Il Consiglio Federale della Svizzera ha annunciato questo lunedì il congelamento immediato di tutti gli attivi finanziari che l'ex presidente venezuelano Nicolás Maduro e il suo entourage potrebbero avere sul territorio svizzero, dopo la sua cattura da parte delle forze statunitensi lo scorso 3 gennaio a Caracas.
Il governo svizzero ha spiegato in un comunicato ufficiale da Berna che la misura mira a “prevenire l'uscita di fondi possibilmente ottenuti in modo illecito” e ha sottolineato che questa decisione non interessa gli attuali membri del governo venezuelano guidato da Delcy Rodríguez.
Se in futuri procedimenti giudiziari si dimostrerà che i fondi sono stati acquisiti illegalmente, la Svizzera si impegna a garantire che beneficino il popolo venezuelano, si legge nel testo, ricordando che la misura si aggiunge alle sanzioni contro il Venezuela in vigore dal 2018 ai sensi della Legge sugli Embargo.
Il Consiglio Federale ha giustificato la sua decisione nel contesto della Legge Federale sul Congelamento e la Restituzione di Attivi Illeciti di Persone Esposte Politicamente (FIAA), che consente di congelare preventivamente beni appartenenti a ex governatori deposti o sotto inchiesta per corruzione. Il congelamento entra in vigore immediatamente e avrà una durata iniziale di quattro anni.

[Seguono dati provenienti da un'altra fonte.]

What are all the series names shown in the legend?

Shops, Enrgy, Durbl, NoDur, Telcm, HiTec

Non è la prima volta che la Svizzera adotta misure di questo tipo: dal 2018 ha partecipato a indagini su fondi venezuelani presumibilmente deviati e legati all'azienda statale PDVSA (Petróleo de Venezuela S.A.), nel contesto della cooperazione giudiziaria internazionale.

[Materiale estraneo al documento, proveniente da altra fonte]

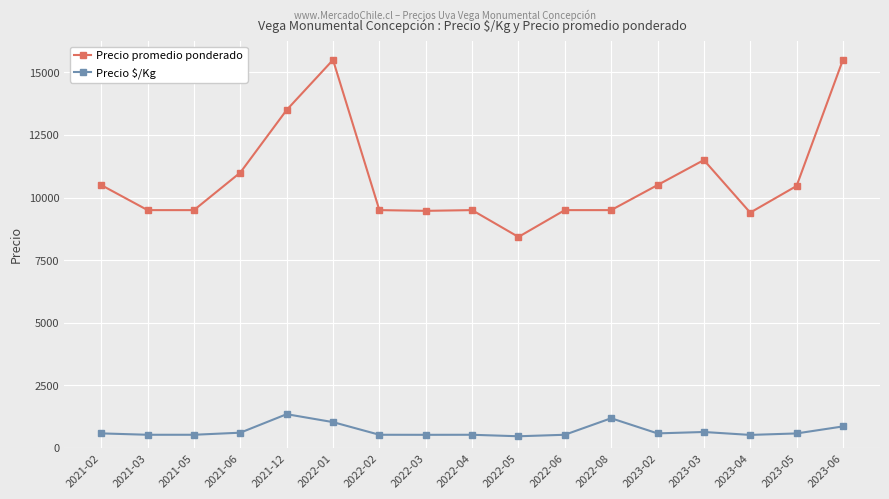

True or false: Precio promedio ponderado has more than 0 interior local peaks.

True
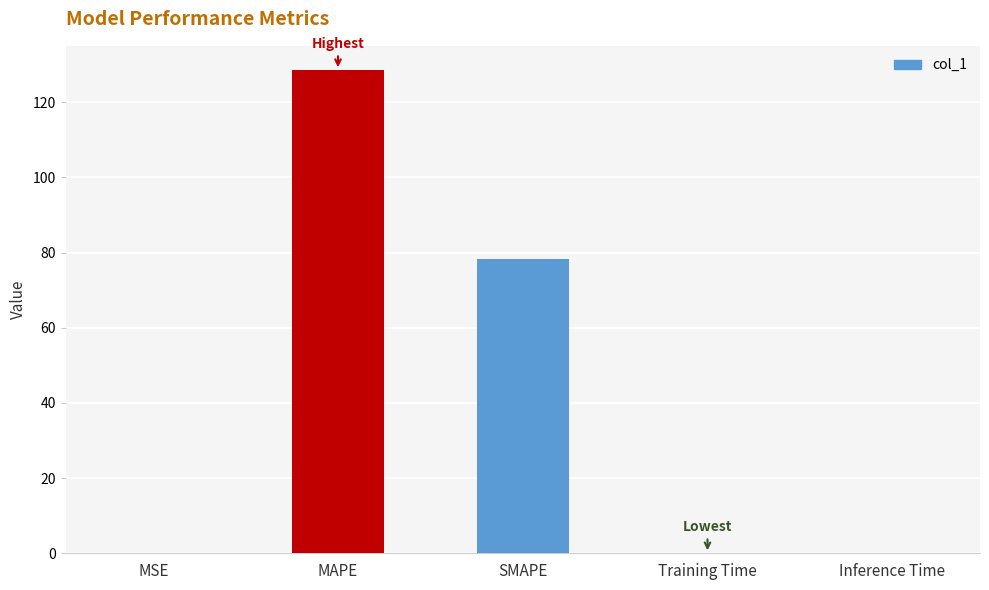

Which has a higher value, SMAPE or Inference Time?

SMAPE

Berna ha anche fatto un appello alla calma e al rispetto del diritto internazionale, ribadendo la propria opposizione all'uso della forza e la disponibilità a fungere da mediatore. “La situazione è volatile e diversi scenari sono possibili nei prossimi giorni e settimane”, ha avvertito il comunicato.
Con questa decisione, la Svizzera diventa il primo paese europeo ad intervenire sui beni personali di Maduro dopo il suo arresto, segnando una nuova fase nella pressione internazionale sul contesto dell’ex presidente venezuelano.